→ **WHAT TO DO**
Look below for the line containing "注意：在执行.run文件时无"; from there through the line containing "#chmod 755 lampp.sh", both lines included, please set down each line exactly and nothing else.

Collected data
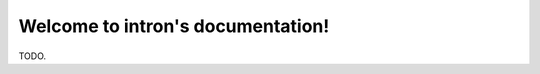 .. _index:

==================================
Welcome to intron's documentation!
==================================

TODO.
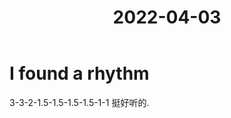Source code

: :PROPERTIES:
:ID:       D5D1F5F0-12CC-430C-B464-48ACF349F155
:END:
#+title: 2022-04-03
#+HUGO_SECTION:daily
#+filetags: :draft:
#+filetags: :draft:
* I found a rhythm
3-3-2-1.5-1.5-1.5-1.5-1-1 挺好听的.

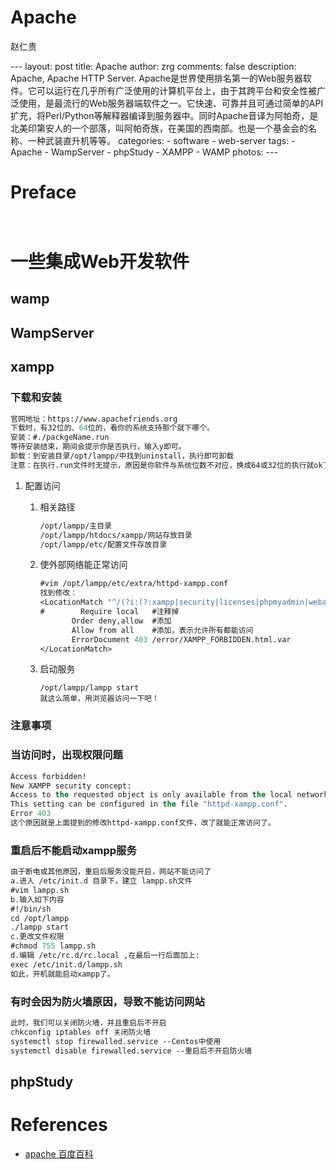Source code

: #+TITLE:     Apache
#+AUTHOR:    赵仁贵
#+EMAIL:     zrg1390556487@gmail.com
#+LANGUAGE:  cn
#+OPTIONS:   H:3 num:t toc:nil \n:nil @:t ::t |:t ^:nil -:t f:t *:t <:t
#+OPTIONS:   TeX:t LaTeX:t skip:nil d:nil todo:t pri:nil tags:not-in-toc
#+INFOJS_OPT: view:plain toc:t ltoc:t mouse:underline buttons:0 path:http://cs3$
#+HTML_HEAD: <link rel="stylesheet" type="text/css" href="http://cs3.swfu.edu.c$
#+HTML_HEAD_EXTRA: <style>body {font-size:14pt} code {font-weight:bold;font-siz$
#+EXPORT_SELECT_TAGS: export
#+EXPORT_EXCLUDE_TAGS: noexport
#+LINK_UP:
#+LINK_HOME:
#+XSLT:

#+BEGIN_EXPORT HTML
---
layout: post
title: Apache
author: zrg
comments: false
description: Apache, Apache HTTP Server. Apache是世界使用排名第一的Web服务器软件。它可以运行在几乎所有广泛使用的计算机平台上，由于其跨平台和安全性被广泛使用，是最流行的Web服务器端软件之一。它快速、可靠并且可通过简单的API扩充，将Perl/Python等解释器编译到服务器中。同时Apache音译为阿帕奇，是北美印第安人的一个部落，叫阿帕奇族，在美国的西南部。也是一个基金会的名称、一种武装直升机等等。
categories:
- software
- web-server
tags:
- Apache
- WampServer
- phpStudy
- XAMPP
- WAMP
photos:
---
#+END_EXPORT

# (setq org-export-html-use-infojs nil)
# (setq org-export-html-style nil)

* Preface
: 
* 一些集成Web开发软件
** wamp
** WampServer
** xampp
*** 下载和安装
 #+BEGIN_SRC emacs-lisp
 官网地址：https://www.apachefriends.org
 下载时，有32位的、64位的，看你的系统支持那个就下哪个。
 安装：#./packgeName.run
 等待安装结束，期间会提示你是否执行，输入y即可。
 卸载：到安装目录/opt/lampp/中找到uninstall，执行即可卸载
 注意：在执行.run文件时无提示，原因是你软件与系统位数不对应，换成64或32位的执行就ok了
 #+END_SRC
**** 配置访问
***** 相关路径
  #+BEGIN_SRC emacs-lisp
  /opt/lampp/主目录
  /opt/lampp/htdocs/xampp/网站存放目录
  /opt/lampp/etc/配置文件存放目录
  #+END_SRC
***** 使外部网络能正常访问
  #+BEGIN_SRC emacs-lisp
  #vim /opt/lampp/etc/extra/httpd-xampp.conf
  找到修改：
  <LocationMatch "^/(?i:(?:xampp|security|licenses|phpmyadmin|webalizer|server-status|server-info))">
  #        Require local   #注释掉
         Order deny,allow  #添加
         Allow from all    #添加，表示允许所有都能访问
         ErrorDocument 403 /error/XAMPP_FORBIDDEN.html.var
  </LocationMatch>
  #+END_SRC
***** 启动服务
  : /opt/lampp/lampp start
  : 就这么简单，用浏览器访问一下吧！
*** 注意事项
*** 当访问时，出现权限问题
 #+BEGIN_SRC emacs-lisp
 Access forbidden!
 New XAMPP security concept:
 Access to the requested object is only available from the local network.
 This setting can be configured in the file "httpd-xampp.conf".
 Error 403
 这个原因就是上面提到的修改httpd-xampp.conf文件，改了就能正常访问了。
 #+END_SRC
*** 重启后不能启动xampp服务
 #+BEGIN_SRC emacs-lisp
 由于断电或其他原因，重启后服务没能开启，网站不能访问了
 a.进入 /etc/init.d 目录下，建立 lampp.sh文件
 #vim lampp.sh
 b.输入如下内容
 #!/bin/sh
 cd /opt/lampp
 ./lampp start
 c.更改文件权限
 #chmod 755 lampp.sh
 d.编辑 /etc/rc.d/rc.local ,在最后一行后面加上:
 exec /etc/init.d/lampp.sh
 如此，开机就能启动xampp了。
 #+END_SRC
*** 有时会因为防火墙原因，导致不能访问网站
 #+BEGIN_SRC emacs-lisp
 此时，我们可以关闭防火墙，并且重启后不开启
 chkconfig iptables off 关闭防火墙
 systemctl stop firewalled.service --Centos中使用
 systemctl disable firewalled.service --重启后不开启防火墙
 #+END_SRC

** phpStudy
* References
+ [[https://baike.baidu.com/item/apache/6265][apache 百度百科]]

→ **RESULT OF THIS EXERCISE**
 注意：在执行.run文件时无提示，原因是你软件与系统位数不对应，换成64或32位的执行就ok了
 #+END_SRC
**** 配置访问
***** 相关路径
  #+BEGIN_SRC emacs-lisp
  /opt/lampp/主目录
  /opt/lampp/htdocs/xampp/网站存放目录
  /opt/lampp/etc/配置文件存放目录
  #+END_SRC
***** 使外部网络能正常访问
  #+BEGIN_SRC emacs-lisp
  #vim /opt/lampp/etc/extra/httpd-xampp.conf
  找到修改：
  <LocationMatch "^/(?i:(?:xampp|security|licenses|phpmyadmin|webalizer|server-status|server-info))">
  #        Require local   #注释掉
         Order deny,allow  #添加
         Allow from all    #添加，表示允许所有都能访问
         ErrorDocument 403 /error/XAMPP_FORBIDDEN.html.var
  </LocationMatch>
  #+END_SRC
***** 启动服务
  : /opt/lampp/lampp start
  : 就这么简单，用浏览器访问一下吧！
*** 注意事项
*** 当访问时，出现权限问题
 #+BEGIN_SRC emacs-lisp
 Access forbidden!
 New XAMPP security concept:
 Access to the requested object is only available from the local network.
 This setting can be configured in the file "httpd-xampp.conf".
 Error 403
 这个原因就是上面提到的修改httpd-xampp.conf文件，改了就能正常访问了。
 #+END_SRC
*** 重启后不能启动xampp服务
 #+BEGIN_SRC emacs-lisp
 由于断电或其他原因，重启后服务没能开启，网站不能访问了
 a.进入 /etc/init.d 目录下，建立 lampp.sh文件
 #vim lampp.sh
 b.输入如下内容
 #!/bin/sh
 cd /opt/lampp
 ./lampp start
 c.更改文件权限
 #chmod 755 lampp.sh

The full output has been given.